Checking this claim requires treating pre-microprocessor computer systems and the later microprocessor-based systems as two separate cases, because many of the factors driving costs and performance are very different.

Today’s large microprocessor-based computer systems achieve economies of scale through discounts from bulk purchases and spreading fixed costs across multiple systems. The data is available, and the economic analysis is straight forward.

A lack of reliable data on the costs of designing/building pre-microprocessor computer systems rules out an economic analysis of cost/performance from first principles. The data that was/is available is the cost of computer systems and some indicators of performance (such as instruction timings or benchmarks).

Now, the observed fact that the cost of compute was decreasing over time is unrelated to the claim that the cost of compute decreases as the size of the computer increases.
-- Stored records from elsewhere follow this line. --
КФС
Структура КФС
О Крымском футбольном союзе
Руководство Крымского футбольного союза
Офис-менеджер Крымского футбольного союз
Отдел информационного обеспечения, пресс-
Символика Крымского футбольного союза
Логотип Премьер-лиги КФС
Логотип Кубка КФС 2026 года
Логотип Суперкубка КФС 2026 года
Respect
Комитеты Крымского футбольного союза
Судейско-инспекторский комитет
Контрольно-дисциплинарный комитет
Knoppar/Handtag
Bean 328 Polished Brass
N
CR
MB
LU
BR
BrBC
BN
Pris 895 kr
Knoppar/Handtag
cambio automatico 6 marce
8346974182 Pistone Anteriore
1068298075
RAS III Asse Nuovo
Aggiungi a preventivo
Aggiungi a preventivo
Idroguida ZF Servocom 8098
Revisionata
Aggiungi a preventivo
Assuming a power law relationship between computer cost, C, and size, S, at a point in time, we have: C approx S^a, where a is some constant. Economies of scale occur when: a < 1

In his detailed cost/performance analysis of computers between 1944-1967, Kenneth Knight treated computers launched in the same year as effectively occurring at the same time. He also built a single model, with year included as an explanatory variable, which means the fitted rate of decrease is the same over all years (rather than varying between years).

The plot below uses Knight’s 1953-1961 data, and shows operations per second against seconds per dollar (a confusing combination, but what Knight used), with fitted regression lines for three years using Knight’s model (code and data)
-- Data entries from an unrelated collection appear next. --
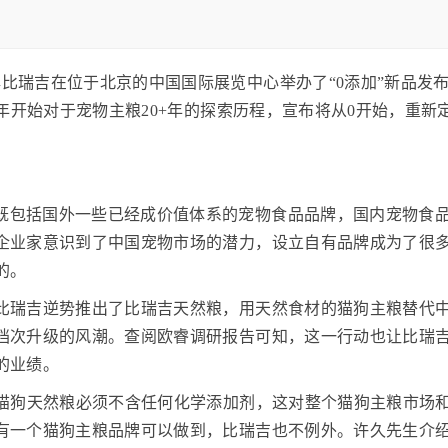
牌比瑞吉在位于北京的中国国际展览中心举办了“0添加”新品发
年开始对于宠物主粮20+年的探索历程，宣布将从0开始，重新
时既包括国外一些已经成价值体系的宠物食品品牌，国内宠物食
企业家意识到了中国宠物市场的潜力，设立自有品牌成为了很
的。
，比瑞吉逆势推出了比瑞吉天然粮，用天然食材的猫狗主粮替代
档次升级的风潮。查阅欧睿调研报告可知，这一行动也让比瑞
的业绩。
规定猫狗天然粮必须不含任何化学添加剂，这对整个猫狗主粮市场
有一个猫狗主粮品牌可以做到，比瑞吉也不例外。许久先生介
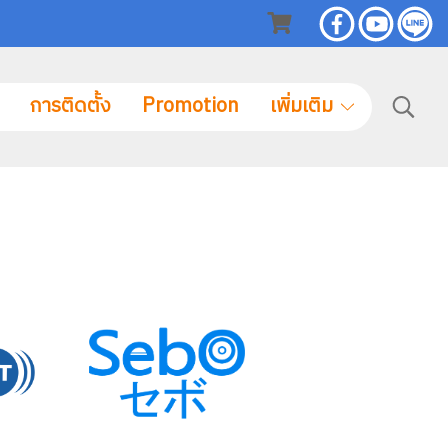
การติดตั้ง
Promotion
เพิ่มเติม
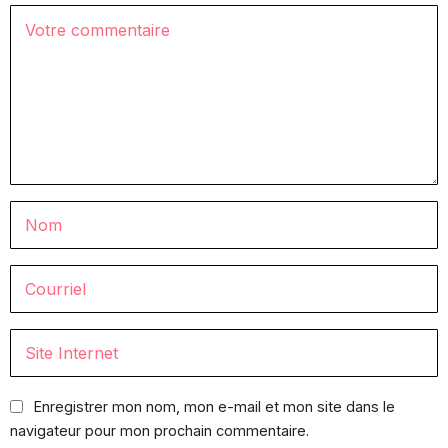
Enregistrer mon nom, mon e-mail et mon site dans le
navigateur pour mon prochain commentaire.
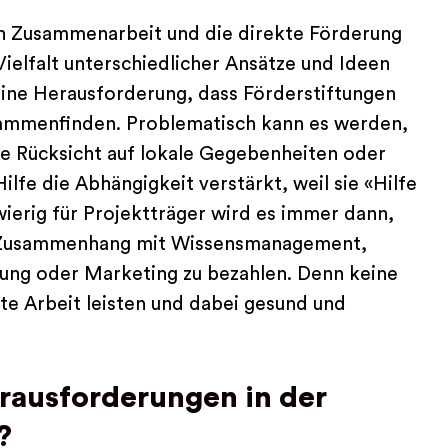
hen Zusammenarbeit und die direkte Förderung
 Vielfalt unterschiedlicher Ansätze und Ideen
 eine Herausforderung, dass Förderstiftungen
usammenfinden. Problematisch kann es werden,
e Rücksicht auf lokale Gegebenheiten oder
lfe die Abhängigkeit verstärkt, weil sie «Hilfe
hwierig für Projektträger wird es immer dann,
im Zusammenhang mit Wissensmanagement,
lung oder Marketing zu bezahlen. Denn keine
te Arbeit leisten und dabei gesund und
rausforderungen in der
?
Operations per second vs. Seconds per dollar for computers 1953-1961

The fitted exponent for this form of x/y axis maps to a value which has a < 1, i.e., there are economies of scale.

It so happens that the value of the Knight’s fitted exponent is close to that proposed in a 1953 paper (“High speed arithmetic: The digital computer as a research tool”, no online copy):

  It used to cost one cent to do a multiplication on a
  desk calculator; now it is more like four cents; but
  with these big machines we can do a million in an hour
  for $400, and that means twenty-five multiplications
  for a cent! I believe that there is a fundamental rule,
  which I modestly call Grosch's law, giving added
  economy only as the square root of the increase in
  speed-that is, to do a calculation ten times as cheaply
  you must do it one hundred times as fast.

which did indeed become widely known as Grosch’s law.

Having been given a lucky kick-start by Knight (fitted individually, years are not close to Grosch’s law), checking for agreement with Grosch’s law became a focus for later studies. While various papers highlighted problems with the later data analysis (e.g., the regression techniques and sample noise producing mathematical artifacts), Grosch’s law ceased being a thing because mainframes/minicomputers ceased being a thing.

Did mainframe/mincomputers have economies of scale in the years after Knight’s data? It’s difficult to tell, the publicly available data is too sparse to support reliable analysis.